Somalia’s allies, watching from Washington, Ankara, Nairobi, and Addis Ababa, are asking similar questions. A steady stream of operations may blunt near-term threats. But long-term security depends on whether Somali institutions can secure roads, keep schools open, rebuild clinics, and offer credible dispute resolution—basic functions that, in some areas, al-Shabaab has attempted to mimic or co-opt.
The wider regional and global context
Somalia’s campaign unfolds as African Union peacekeepers continue a phased drawdown and the Somali National Army and police assume greater security responsibilities. That handover magnifies the stakes of each operation—and of each mistake. Civilian protection is not just a moral imperative; it underpins the legitimacy of the state in places where memories of clan conflict and state collapse are raw.

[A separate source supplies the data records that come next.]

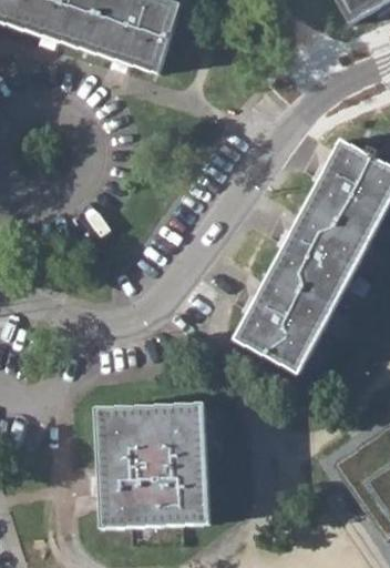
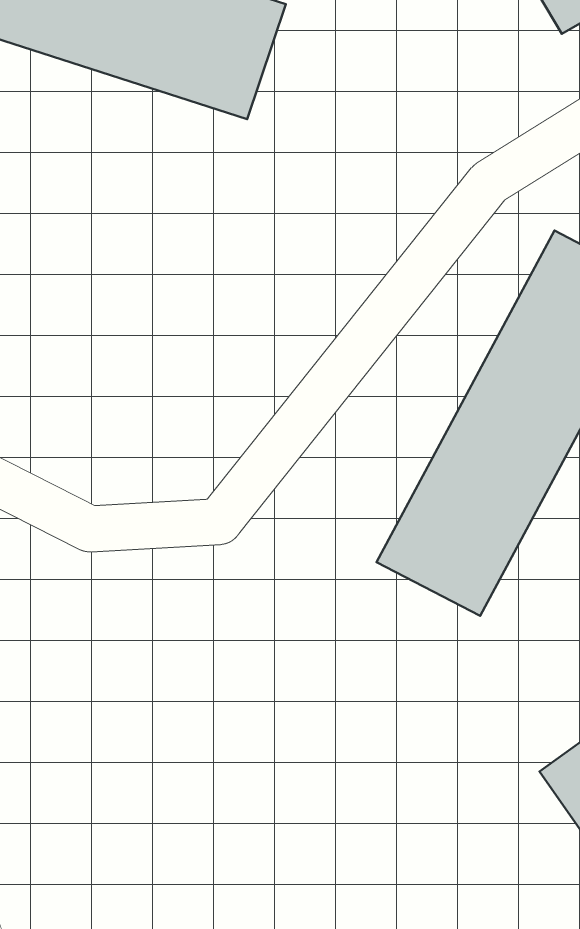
building: [94,402,208,528] -> none

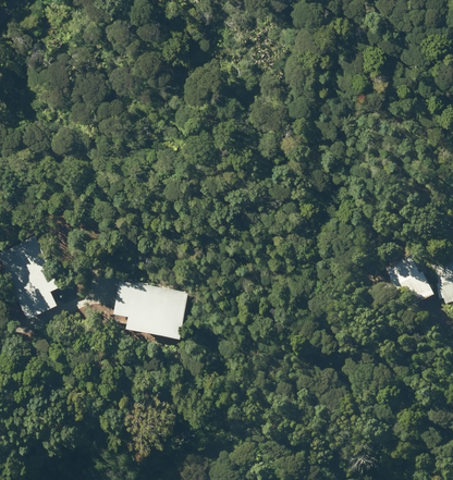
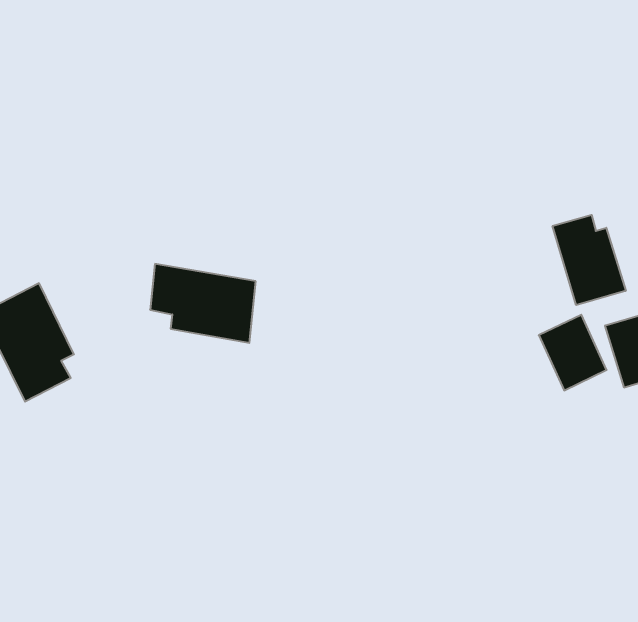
building: none -> [553,215,626,305]
building: [118,279,191,333] -> [150,264,256,343]

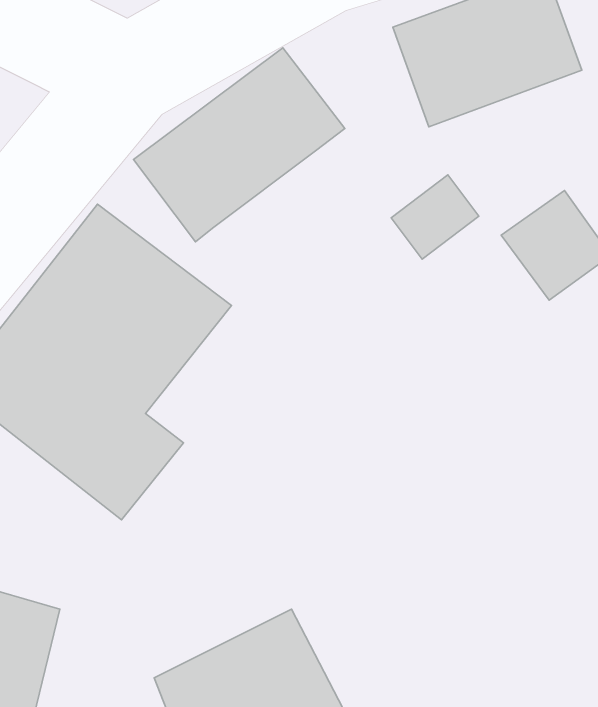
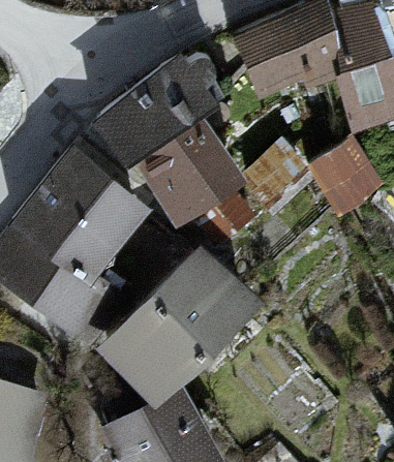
building: none -> [139,117,245,228]
building: none -> [95,247,260,407]

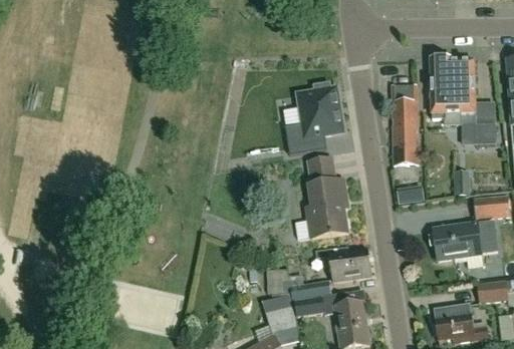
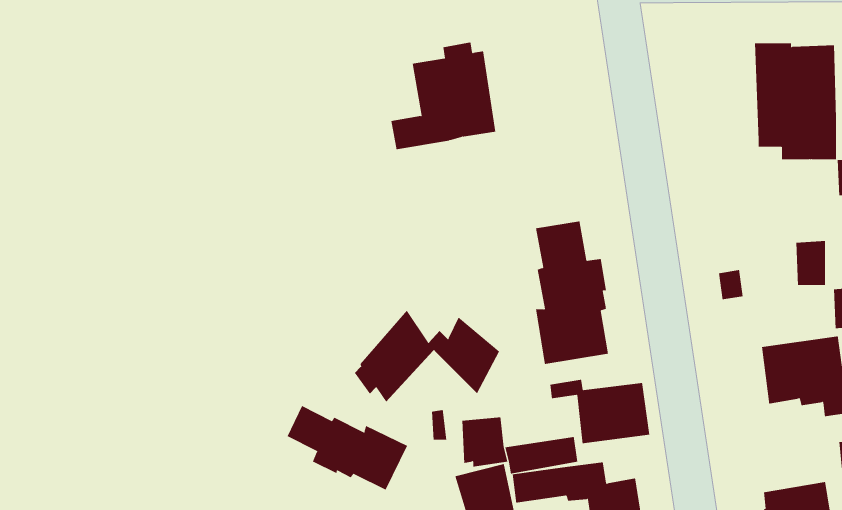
building: [288,83,347,143] -> [390,42,496,150]
building: [391,84,418,163] -> none
building: none -> [354,310,500,403]
building: none -> [287,405,408,491]

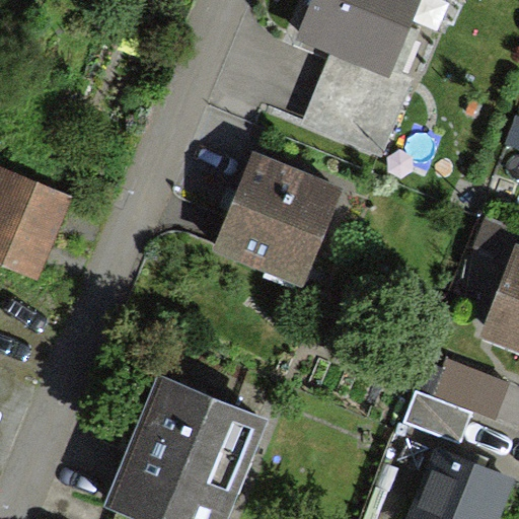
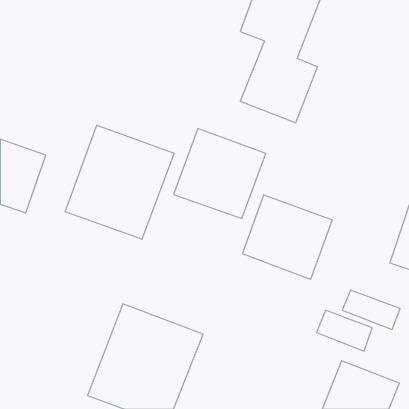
building: none -> [65,125,174,239]
building: none -> [242,195,332,279]

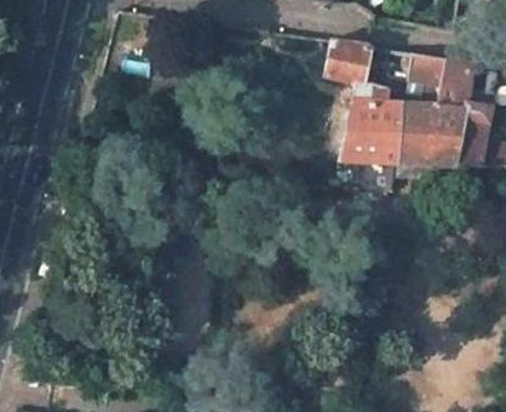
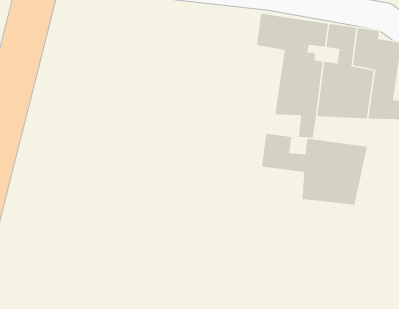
building: none -> [261,133,368,206]

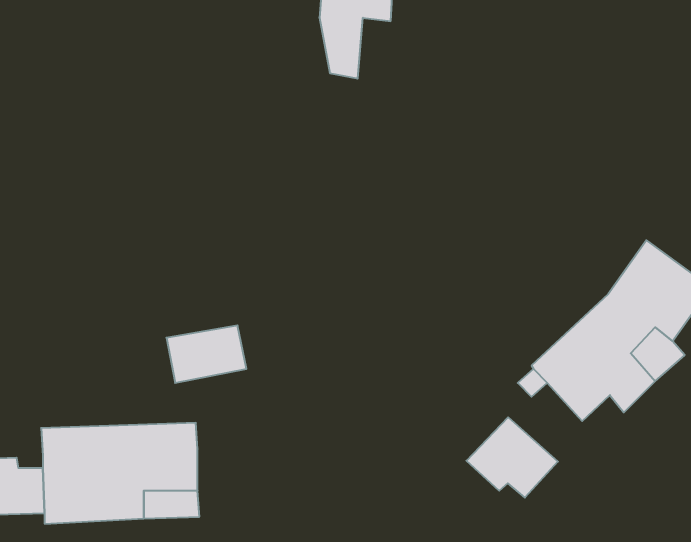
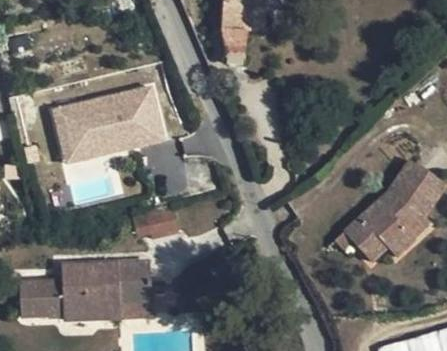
building: none -> [50,83,169,165]
building: [466,417,558,498] -> none

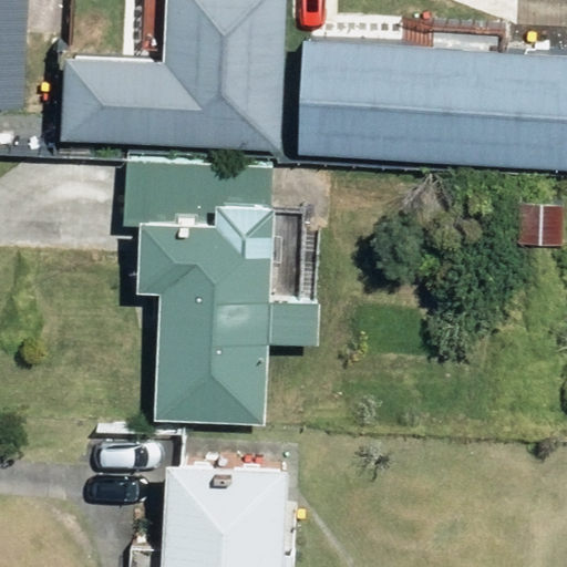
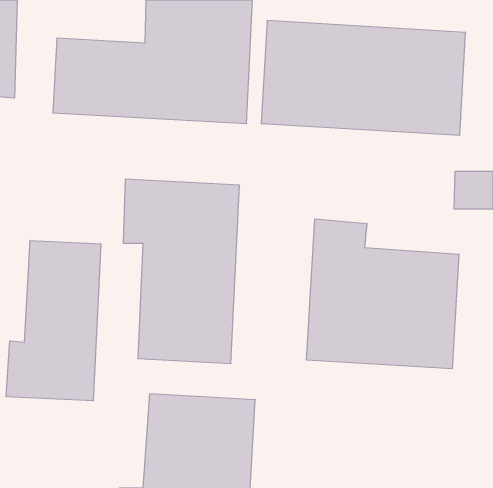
building: none -> [307,219,459,369]
building: none -> [6,240,101,401]

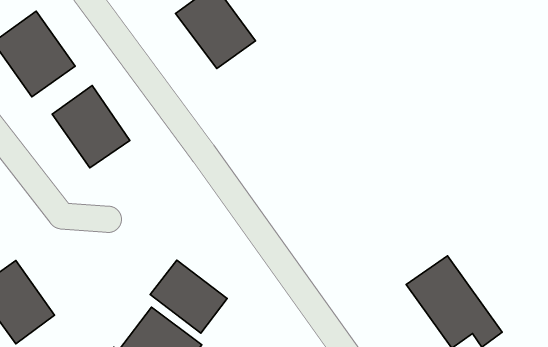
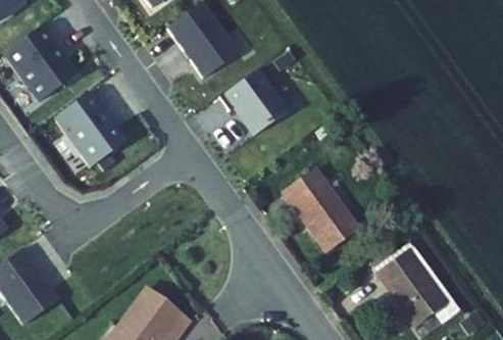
building: none -> [219,68,287,134]
building: none -> [284,171,358,252]
building: [150,260,227,333] -> none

Beyond Somalia, the Horn of Africa and the wider continent are seeing overlapping crises: droughts and floods linked to climate variability, mass displacement, and the spread of armed groups from the Sahel to northern Mozambique. In this fragile environment, a local setback can cascade quickly. A disrupted harvest along the Shabelle River can swell cities, strain services, and create openings for recruitment. In that sense, Sunday’s raid is part of a broader race—not only to prevent the next attack, but to build conditions where violence is harder to sustain.
What we know—and what we don’t
- Location: El-Weyne village, El-Baraf area, Mahaday district, Middle Shabelle region.
- Claimed outcome: 23 al-Shabaab fighters killed; several leaders among the dead.
- Partners: NISA says the mission involved international partners, without naming them.
- Civilian toll: Officials report none; independent verification remains limited.
- Pattern: A similar operation was reported in the same village on October 30, 2025.
Voices from the ground
Residents in Middle Shabelle often describe the cadence of conflict as a kind of weather—sudden, seasonal, and shaping daily life. Market traders in Mahaday time their journeys to the condition of dirt roads and the rumors of checkpoints. Parents weigh the risk of sending children to school when gunfire crackles in nearby fields. For Somalis, the difference between “clear” and “contested” is measured in minutes and miles.
Against that lived reality, the government’s message on Sunday was unambiguous: more operations are coming. Officials framed al-Shabaab as a persistent threat to peace and stability, and promised to keep striking until the group is eradicated. It is a promise many Somalis want to believe, tempered by years of hard experience and a simple metric: will tomorrow feel safer than today?
What we’re watching
- Retaliation risk: Al-Shabaab often responds to high-profile losses with asymmetric attacks, including bombings in urban centers or ambushes on supply routes.
- Security transition: How Somali forces manage the continuing handover from African Union troops will shape the tempo and sustainability of operations.
- Governance follow-through: Whether newly targeted areas see immediate security, aid, and basic services will determine if gains hold.
- Transparency: Clear attribution of international involvement and credible reporting on casualties will be key to maintaining public trust at home and abroad.
For now, Somalia’s intelligence service is trumpeting a win in Middle Shabelle. In a war defined as much by patience and persistence as by firepower, Sunday’s strike is another move in a long, grinding contest—one where the toughest victories are measured in the quiet moments that follow.
By Ali Musa
Axadle Times international–Monitoring.